**Supplied passage:**

-.-.-

EXTRA DIVISION, INNER HOUSE, COURT OF SESSION

Lord Hamilton

Lady Cosgrove

Lord Bonomy

 

 

 

 

 

XA10/03

OPINION OF THE COURT

delivered by LORD HAMILTON

in

APPLICATION FOR LEAVE TO APPEAL

from a decision of the Employment Appeal Tribunal

by

ANTHONY JOHN TAYLOR

Appellant;

against

DUMFRIES & GALLOWAY CITIZENS ADVICE SERVICES

Respondents;

_______

 

 

Act: Party (Appellant)

Alt: D. B. Ross; Russel & Aitken (Respondents)

26 February 2004

[1]     The appellant was at one time employed as a salesman. In about 1985, as a result of intestinal problems and other difficulties, he required to give up that employment. At about that time he was first registered under the Disabled Persons (Employment) Act 1944 (as amended); he remained so registered at the dates specified in para. 7(1) of Schedule 1 to the Disability Discrimination Act 1995. He has also suffered from severe arthritis. Some time after 1985 he began undertaking work on a voluntary basis with the Newton Stewart Welfare Rights Office. This continued until 1997 when he accepted part-time remunerated employment with the then Wigtownshire Welfare Rights Office (subsequently absorbed into the respondents' organisation). He was dismissed from that employment in April 1999.

[2]    
Prior to, and again subsequent to, his dismissal the appellant presented complaints to an employment tribunal. These complaints were later conjoined. They gave rise to a number of complex but related issues. A complicated procedural history followed. Eventually matters came for a hearing before an employment tribunal. That tribunal then sought to identify, and thereafter to determine, the outstanding issues. Evidence was heard over five days. Thereafter the tribunal adjourned with a view to the parties making written submissions on the evidence. Such submissions were duly lodged and considered by the tribunal, which then issued its decision on 10 April 2002.

-.-.-

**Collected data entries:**
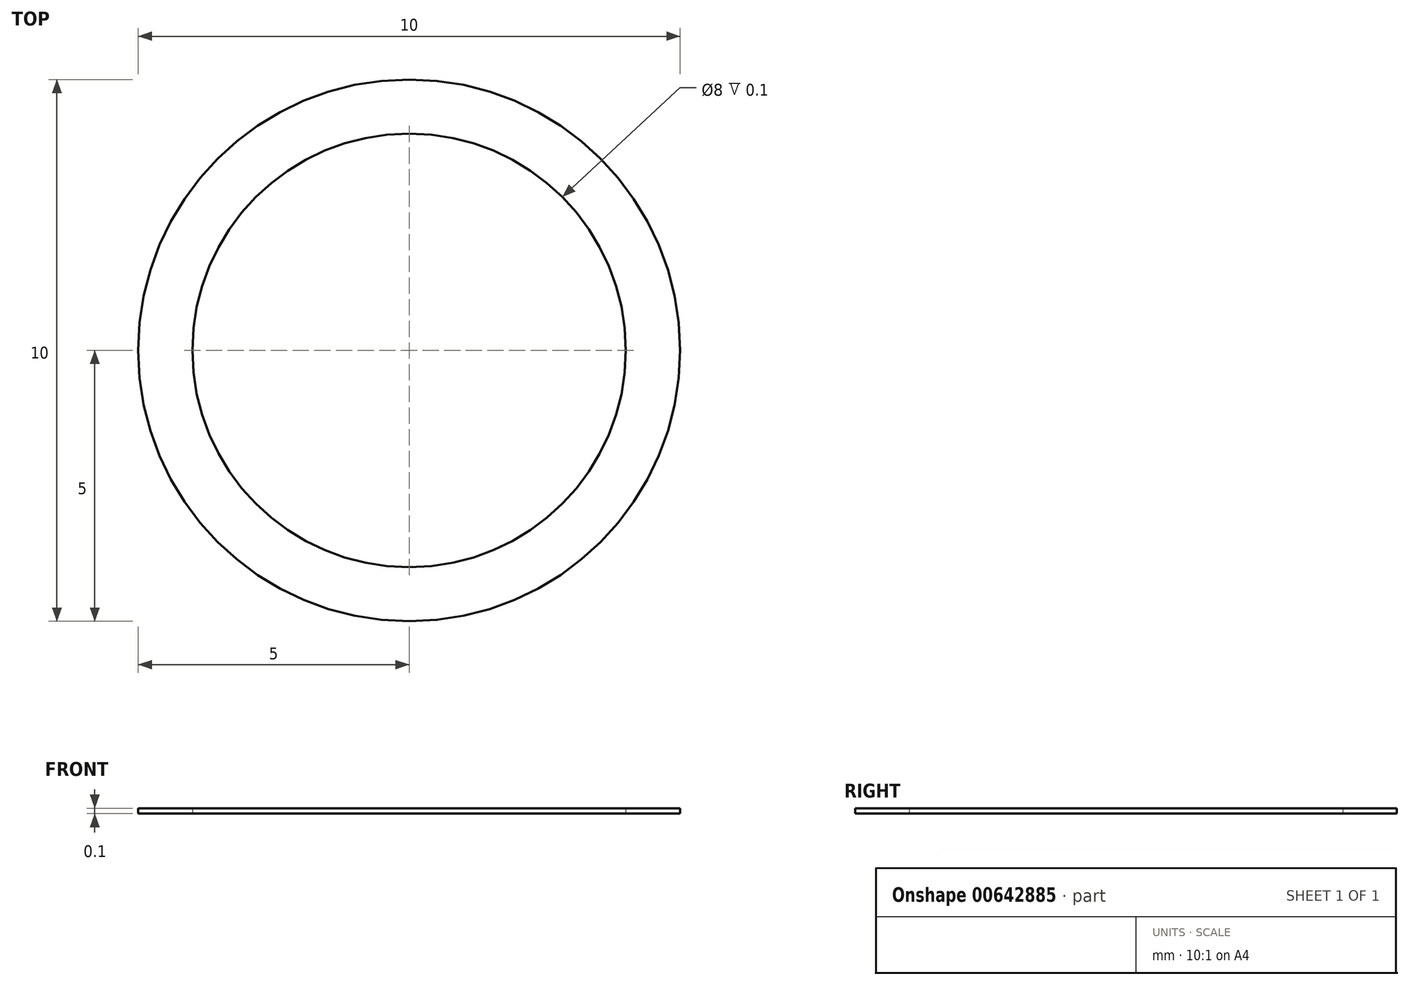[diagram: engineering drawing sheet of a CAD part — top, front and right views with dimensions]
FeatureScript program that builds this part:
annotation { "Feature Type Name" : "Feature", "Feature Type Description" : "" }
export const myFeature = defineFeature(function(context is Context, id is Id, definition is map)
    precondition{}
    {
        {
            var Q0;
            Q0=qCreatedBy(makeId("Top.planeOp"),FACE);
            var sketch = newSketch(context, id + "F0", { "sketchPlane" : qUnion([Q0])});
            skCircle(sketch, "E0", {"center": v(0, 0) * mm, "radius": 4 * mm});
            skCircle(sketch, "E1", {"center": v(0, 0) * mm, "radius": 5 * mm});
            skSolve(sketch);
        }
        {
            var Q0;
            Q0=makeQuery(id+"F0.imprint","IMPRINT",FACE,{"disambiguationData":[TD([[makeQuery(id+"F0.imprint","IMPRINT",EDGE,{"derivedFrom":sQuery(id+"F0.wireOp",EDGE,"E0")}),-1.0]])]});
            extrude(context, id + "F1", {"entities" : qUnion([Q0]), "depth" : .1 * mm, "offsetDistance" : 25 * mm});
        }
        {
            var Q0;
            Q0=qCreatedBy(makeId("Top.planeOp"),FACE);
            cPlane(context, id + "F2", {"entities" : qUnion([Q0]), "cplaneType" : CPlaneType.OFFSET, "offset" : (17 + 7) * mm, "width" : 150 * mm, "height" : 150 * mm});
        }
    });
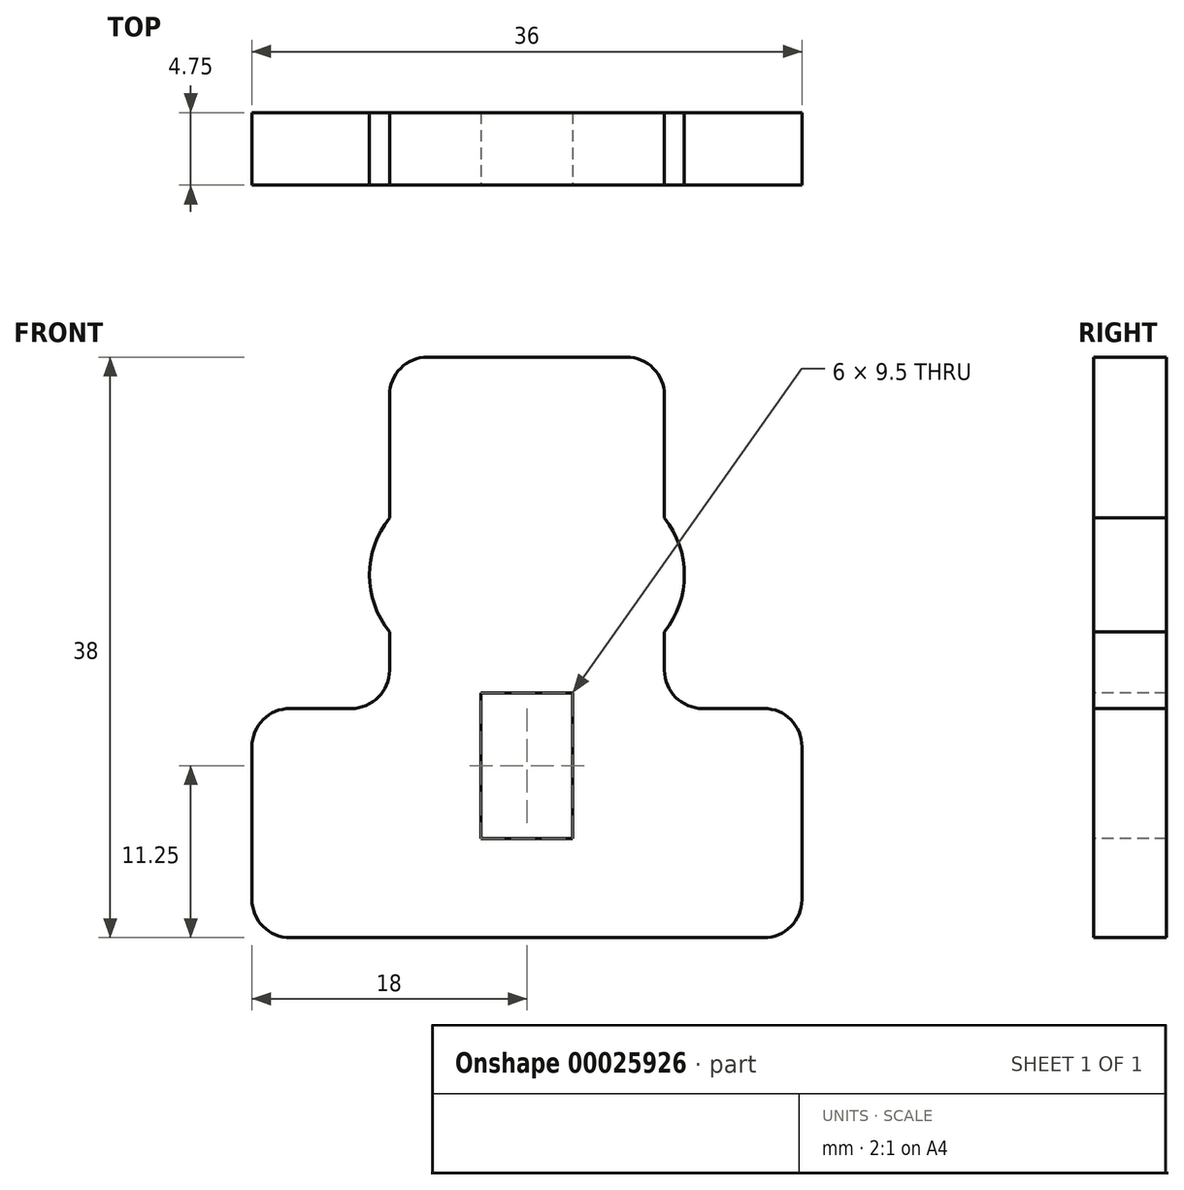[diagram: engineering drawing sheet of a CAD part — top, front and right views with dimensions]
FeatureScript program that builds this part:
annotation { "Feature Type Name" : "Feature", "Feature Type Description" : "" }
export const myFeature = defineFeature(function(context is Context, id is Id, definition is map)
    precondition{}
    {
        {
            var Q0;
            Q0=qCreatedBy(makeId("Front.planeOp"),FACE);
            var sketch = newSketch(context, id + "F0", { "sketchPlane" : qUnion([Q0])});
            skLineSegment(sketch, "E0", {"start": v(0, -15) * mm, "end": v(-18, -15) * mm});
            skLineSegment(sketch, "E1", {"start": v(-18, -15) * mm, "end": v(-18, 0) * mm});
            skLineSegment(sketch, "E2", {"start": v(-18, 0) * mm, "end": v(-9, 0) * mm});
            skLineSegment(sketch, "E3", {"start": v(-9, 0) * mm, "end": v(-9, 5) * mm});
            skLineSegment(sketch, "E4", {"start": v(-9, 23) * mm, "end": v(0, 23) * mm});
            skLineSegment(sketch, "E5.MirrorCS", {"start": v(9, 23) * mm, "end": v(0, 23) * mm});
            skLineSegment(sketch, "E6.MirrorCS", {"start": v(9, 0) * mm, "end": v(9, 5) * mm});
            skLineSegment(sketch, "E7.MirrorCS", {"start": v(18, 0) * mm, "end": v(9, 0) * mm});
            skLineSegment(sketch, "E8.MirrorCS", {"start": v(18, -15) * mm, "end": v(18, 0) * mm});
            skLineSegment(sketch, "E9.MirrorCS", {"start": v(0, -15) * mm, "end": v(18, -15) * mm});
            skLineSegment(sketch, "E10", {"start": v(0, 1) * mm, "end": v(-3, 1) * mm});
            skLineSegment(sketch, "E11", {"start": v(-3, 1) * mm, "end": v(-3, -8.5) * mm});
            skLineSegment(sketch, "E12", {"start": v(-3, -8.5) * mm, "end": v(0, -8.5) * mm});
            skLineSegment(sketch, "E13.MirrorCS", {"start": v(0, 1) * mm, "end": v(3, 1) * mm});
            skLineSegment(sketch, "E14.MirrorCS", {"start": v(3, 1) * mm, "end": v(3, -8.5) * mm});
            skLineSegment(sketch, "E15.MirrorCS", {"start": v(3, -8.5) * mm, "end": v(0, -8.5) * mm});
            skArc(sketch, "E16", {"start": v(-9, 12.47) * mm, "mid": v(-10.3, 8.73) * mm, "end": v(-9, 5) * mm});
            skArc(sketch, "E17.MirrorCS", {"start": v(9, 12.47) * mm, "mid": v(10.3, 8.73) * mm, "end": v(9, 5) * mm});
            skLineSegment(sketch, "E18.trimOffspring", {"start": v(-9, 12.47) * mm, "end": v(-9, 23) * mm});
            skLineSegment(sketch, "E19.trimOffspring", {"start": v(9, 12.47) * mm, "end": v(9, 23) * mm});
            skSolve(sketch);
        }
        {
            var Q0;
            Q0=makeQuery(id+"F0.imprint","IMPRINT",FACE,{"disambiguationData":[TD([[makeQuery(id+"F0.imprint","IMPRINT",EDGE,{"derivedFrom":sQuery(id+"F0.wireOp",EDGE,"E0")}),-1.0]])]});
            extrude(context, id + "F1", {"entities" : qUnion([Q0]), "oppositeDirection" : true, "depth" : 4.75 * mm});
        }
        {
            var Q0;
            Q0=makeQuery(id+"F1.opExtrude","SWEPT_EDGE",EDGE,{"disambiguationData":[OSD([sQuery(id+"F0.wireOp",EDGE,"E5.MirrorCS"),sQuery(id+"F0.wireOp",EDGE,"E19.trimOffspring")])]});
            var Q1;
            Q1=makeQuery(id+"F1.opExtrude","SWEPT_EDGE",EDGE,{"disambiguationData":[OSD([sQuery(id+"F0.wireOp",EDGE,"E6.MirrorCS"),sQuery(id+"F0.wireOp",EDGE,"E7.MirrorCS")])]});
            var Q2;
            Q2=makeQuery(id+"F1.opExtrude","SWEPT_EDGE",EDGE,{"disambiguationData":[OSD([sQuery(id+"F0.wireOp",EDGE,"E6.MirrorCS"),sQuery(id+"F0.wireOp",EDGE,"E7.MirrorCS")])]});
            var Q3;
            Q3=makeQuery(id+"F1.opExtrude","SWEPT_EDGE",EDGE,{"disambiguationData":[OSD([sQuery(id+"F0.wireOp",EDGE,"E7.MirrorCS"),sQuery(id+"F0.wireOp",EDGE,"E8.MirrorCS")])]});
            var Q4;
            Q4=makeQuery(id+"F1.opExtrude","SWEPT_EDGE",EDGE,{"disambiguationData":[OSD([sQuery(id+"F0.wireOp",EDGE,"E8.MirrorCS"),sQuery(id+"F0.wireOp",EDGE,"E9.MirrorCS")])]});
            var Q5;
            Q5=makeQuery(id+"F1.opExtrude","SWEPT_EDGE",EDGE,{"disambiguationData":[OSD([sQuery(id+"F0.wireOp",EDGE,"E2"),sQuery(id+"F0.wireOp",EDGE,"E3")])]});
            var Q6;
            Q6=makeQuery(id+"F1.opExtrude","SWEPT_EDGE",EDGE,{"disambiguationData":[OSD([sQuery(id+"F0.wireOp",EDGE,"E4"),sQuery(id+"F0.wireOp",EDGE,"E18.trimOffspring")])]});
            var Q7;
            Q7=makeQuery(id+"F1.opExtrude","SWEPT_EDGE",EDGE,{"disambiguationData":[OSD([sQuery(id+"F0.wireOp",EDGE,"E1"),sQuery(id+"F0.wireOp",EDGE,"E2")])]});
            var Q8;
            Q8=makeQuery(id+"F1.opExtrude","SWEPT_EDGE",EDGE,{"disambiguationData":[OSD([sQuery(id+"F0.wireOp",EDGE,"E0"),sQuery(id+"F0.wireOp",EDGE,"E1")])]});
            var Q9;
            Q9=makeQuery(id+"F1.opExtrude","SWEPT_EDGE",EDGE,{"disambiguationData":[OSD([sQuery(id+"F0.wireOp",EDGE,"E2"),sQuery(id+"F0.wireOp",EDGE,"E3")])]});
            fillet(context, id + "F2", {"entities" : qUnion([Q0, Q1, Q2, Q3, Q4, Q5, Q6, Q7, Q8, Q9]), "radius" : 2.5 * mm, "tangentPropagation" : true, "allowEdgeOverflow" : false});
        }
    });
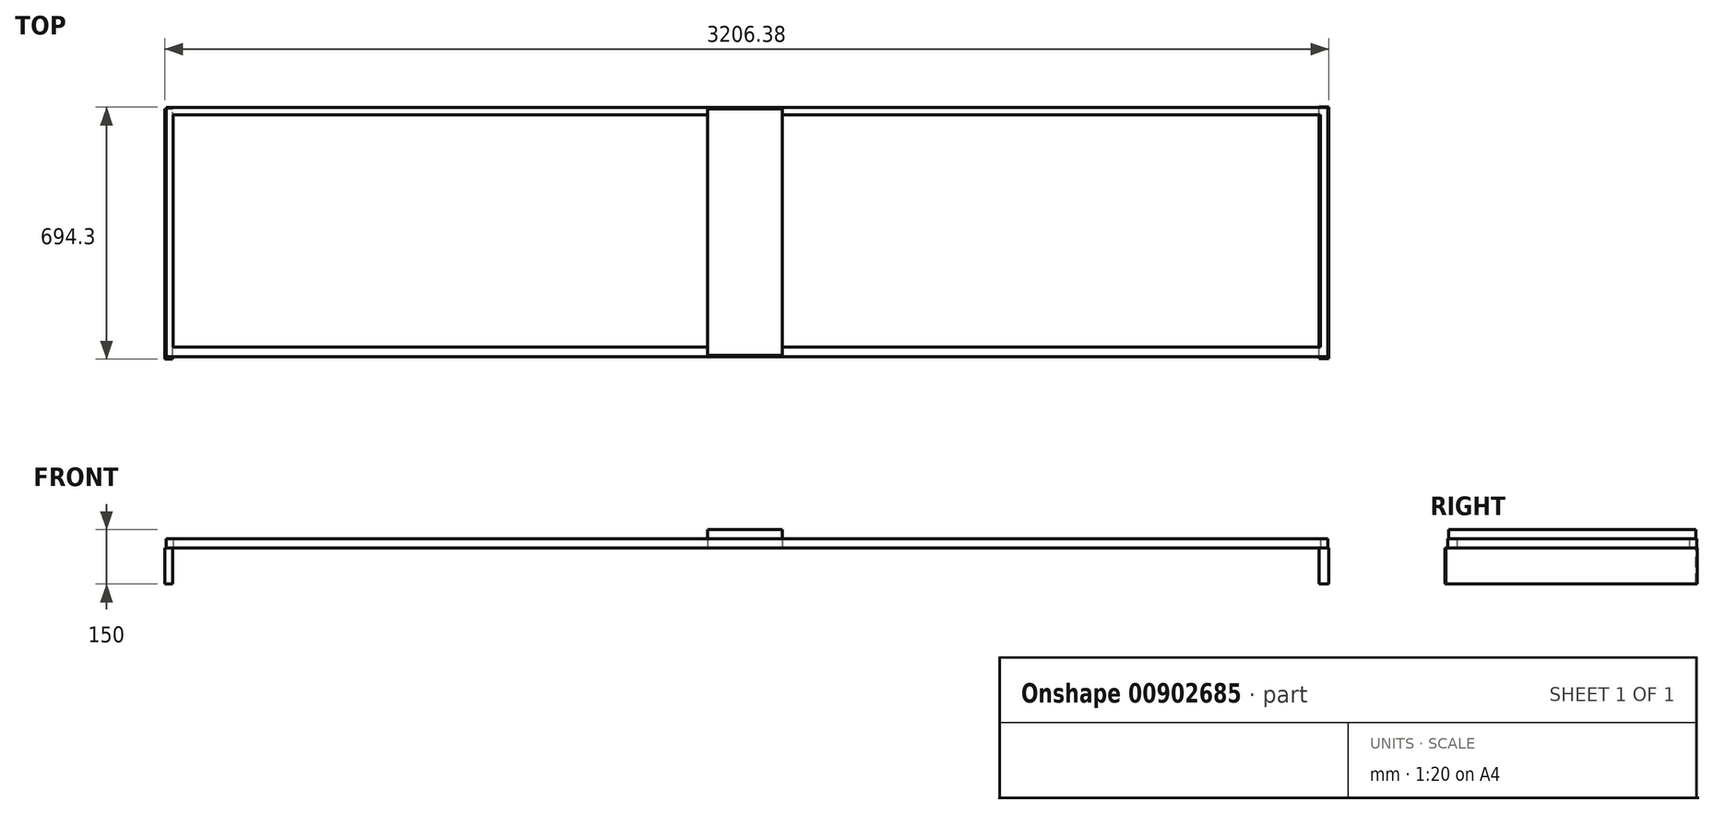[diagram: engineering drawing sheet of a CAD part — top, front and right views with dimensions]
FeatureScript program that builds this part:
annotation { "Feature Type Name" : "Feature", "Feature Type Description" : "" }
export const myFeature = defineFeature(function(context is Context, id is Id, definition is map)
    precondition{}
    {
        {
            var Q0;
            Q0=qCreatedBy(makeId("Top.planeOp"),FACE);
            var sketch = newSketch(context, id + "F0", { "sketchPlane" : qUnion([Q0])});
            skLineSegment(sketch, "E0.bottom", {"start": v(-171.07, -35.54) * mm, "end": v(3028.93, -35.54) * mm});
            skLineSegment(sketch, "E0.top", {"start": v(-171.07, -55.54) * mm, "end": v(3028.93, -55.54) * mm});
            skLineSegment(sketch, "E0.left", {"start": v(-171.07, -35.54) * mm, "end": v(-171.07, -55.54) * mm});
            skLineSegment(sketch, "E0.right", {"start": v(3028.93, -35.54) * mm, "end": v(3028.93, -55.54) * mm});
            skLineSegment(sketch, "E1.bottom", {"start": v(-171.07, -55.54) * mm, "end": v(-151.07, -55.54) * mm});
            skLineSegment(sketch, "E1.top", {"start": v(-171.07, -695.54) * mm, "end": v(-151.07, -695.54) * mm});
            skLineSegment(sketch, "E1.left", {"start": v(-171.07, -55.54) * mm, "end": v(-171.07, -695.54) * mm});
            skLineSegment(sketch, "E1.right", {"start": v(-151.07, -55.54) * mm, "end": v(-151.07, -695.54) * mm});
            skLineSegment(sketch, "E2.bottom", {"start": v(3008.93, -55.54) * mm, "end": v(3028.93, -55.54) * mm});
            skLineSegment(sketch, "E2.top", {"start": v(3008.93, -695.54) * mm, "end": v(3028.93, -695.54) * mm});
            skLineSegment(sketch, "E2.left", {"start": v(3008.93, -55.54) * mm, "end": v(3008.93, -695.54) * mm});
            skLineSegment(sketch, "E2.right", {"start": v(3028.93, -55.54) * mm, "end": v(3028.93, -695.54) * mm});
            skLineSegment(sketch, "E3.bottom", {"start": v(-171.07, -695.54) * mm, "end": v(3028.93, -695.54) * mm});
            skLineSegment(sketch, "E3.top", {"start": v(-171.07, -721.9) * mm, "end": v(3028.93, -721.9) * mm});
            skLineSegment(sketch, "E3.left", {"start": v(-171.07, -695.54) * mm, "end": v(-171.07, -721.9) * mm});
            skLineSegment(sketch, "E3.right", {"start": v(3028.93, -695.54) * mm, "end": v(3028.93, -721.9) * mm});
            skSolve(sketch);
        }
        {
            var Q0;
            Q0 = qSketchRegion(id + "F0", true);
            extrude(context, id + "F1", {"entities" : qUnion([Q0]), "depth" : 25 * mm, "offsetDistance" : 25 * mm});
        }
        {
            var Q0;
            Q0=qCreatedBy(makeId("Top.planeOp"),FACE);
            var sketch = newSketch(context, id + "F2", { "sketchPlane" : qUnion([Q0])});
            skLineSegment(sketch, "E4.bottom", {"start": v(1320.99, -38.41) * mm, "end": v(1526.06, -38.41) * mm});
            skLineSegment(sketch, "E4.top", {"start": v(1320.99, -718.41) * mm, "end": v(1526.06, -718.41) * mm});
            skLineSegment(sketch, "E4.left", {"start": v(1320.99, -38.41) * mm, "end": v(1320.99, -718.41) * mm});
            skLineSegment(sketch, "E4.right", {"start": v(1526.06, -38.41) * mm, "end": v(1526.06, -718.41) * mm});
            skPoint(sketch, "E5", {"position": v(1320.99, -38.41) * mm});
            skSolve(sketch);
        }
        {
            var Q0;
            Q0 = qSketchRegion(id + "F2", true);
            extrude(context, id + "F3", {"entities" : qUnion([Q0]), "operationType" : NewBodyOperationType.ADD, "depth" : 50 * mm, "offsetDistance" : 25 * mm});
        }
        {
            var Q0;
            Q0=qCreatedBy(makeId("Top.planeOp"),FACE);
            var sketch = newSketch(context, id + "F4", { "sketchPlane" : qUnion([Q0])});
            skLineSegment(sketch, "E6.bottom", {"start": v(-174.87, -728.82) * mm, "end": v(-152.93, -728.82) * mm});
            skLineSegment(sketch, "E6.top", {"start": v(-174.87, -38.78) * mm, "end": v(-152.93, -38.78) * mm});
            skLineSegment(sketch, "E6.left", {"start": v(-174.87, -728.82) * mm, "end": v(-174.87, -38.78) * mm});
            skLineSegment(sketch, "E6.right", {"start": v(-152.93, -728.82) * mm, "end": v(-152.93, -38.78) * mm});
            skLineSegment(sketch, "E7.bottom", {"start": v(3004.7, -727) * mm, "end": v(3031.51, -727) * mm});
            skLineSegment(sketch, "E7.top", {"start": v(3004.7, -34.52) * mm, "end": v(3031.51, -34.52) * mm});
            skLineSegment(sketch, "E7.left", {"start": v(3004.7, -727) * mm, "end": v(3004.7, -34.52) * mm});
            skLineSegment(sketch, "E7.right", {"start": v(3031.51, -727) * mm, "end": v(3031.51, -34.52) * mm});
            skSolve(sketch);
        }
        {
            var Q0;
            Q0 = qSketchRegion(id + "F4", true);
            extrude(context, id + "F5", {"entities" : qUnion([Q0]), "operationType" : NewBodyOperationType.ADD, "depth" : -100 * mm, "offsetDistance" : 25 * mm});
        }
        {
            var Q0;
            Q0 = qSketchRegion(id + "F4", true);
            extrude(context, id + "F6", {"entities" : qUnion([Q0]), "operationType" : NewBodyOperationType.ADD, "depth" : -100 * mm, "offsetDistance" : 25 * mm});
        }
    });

-.-.-

**Problem statement:**
In the court opinion, begin at the words "26 February 2004" and stop after "in April 1999.". Give that part again, updated so that "salesman" becomes "sales representative".

**Complete response:**
26 February 2004

[1]     The appellant was at one time employed as a sales representative. In about 1985, as a result of intestinal problems and other difficulties, he required to give up that employment. At about that time he was first registered under the Disabled Persons (Employment) Act 1944 (as amended); he remained so registered at the dates specified in para. 7(1) of Schedule 1 to the Disability Discrimination Act 1995. He has also suffered from severe arthritis. Some time after 1985 he began undertaking work on a voluntary basis with the Newton Stewart Welfare Rights Office. This continued until 1997 when he accepted part-time remunerated employment with the then Wigtownshire Welfare Rights Office (subsequently absorbed into the respondents' organisation). He was dismissed from that employment in April 1999.